Enough Thunder is full of introspective songs, both sonically and lyrically, to the extent that some seem as if Blake is simply singing to himself at the piano. As on Vernon’s latest release, many of Blake’s lyrics – though repeated many times – are difficult to decipher. More than ever, he uses his vocals as an instrument, rather than as a driving thematic force. “Once We All Agree,” is ethereal, with low piano chords the sole anchor to solid ground. “We Might Feel Unsound,” a track that fits aesthetically with Blake’s Klavierwerke EP, belies the influence of Burial, perhaps the best embodiment of Blake’s definition of dubstep.
Enough Thunder’s penultimate track brings it all together, combining his piano and voice with gentle synth swells and rubbery bass touches. “Not Long Now” is dubstep for blue whales, and it’s finished off with the most whimsical twenty seconds in Blake’s discography. The snippet that closes the song is a wink, and it’s my favorite moment on the album.
In a recent interview, Blake derided the dubstep that has found mainstream success in the United States, calling it a pissing contest to see “who can make the dirtiest, filthiest bass sound.” His latest EP closes with “Enough Thunder,” without even a sniff of bass. “Maybe there’s enough thunder,” he posits. “Tell me, are you with me?”
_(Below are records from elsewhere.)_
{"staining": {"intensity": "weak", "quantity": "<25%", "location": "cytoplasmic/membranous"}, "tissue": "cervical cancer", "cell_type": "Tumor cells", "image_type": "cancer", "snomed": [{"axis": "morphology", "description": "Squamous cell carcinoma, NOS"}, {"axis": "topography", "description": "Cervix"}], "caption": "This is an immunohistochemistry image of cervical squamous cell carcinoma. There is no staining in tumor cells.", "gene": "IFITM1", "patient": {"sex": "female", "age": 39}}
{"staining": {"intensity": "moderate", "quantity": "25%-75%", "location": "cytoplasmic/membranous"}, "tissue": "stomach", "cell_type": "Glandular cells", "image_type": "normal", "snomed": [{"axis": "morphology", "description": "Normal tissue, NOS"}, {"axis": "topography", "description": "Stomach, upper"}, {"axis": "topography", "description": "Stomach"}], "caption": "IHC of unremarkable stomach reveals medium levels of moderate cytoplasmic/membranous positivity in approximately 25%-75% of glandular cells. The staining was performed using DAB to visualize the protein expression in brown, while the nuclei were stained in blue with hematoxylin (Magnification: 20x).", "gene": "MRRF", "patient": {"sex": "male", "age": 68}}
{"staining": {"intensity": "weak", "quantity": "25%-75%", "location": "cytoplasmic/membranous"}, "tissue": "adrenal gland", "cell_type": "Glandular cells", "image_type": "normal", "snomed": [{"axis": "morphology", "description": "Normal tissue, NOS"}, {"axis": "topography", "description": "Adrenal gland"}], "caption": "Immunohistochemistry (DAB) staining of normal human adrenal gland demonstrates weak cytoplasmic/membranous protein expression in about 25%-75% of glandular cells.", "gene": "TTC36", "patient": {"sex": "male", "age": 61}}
I doubt we’ve heard the last of James Blake’s thunder days, though he’s more disposed to the lighter side of things on this record. His live concerts show his deep love of deep bass, and he has recently begun including dance tracks like “CMYK” into his live set once more. Enough Thunder is not Blake’s most dynamic or genre-defying work, but neither is it a definitive statement of what is to come. Instead, it is a snapshot of a period of his creativity, a peek into his sketchbook. If you love it, love it. But if it bores you, know that James Blake is probably bored of it too. James Blake is moving on.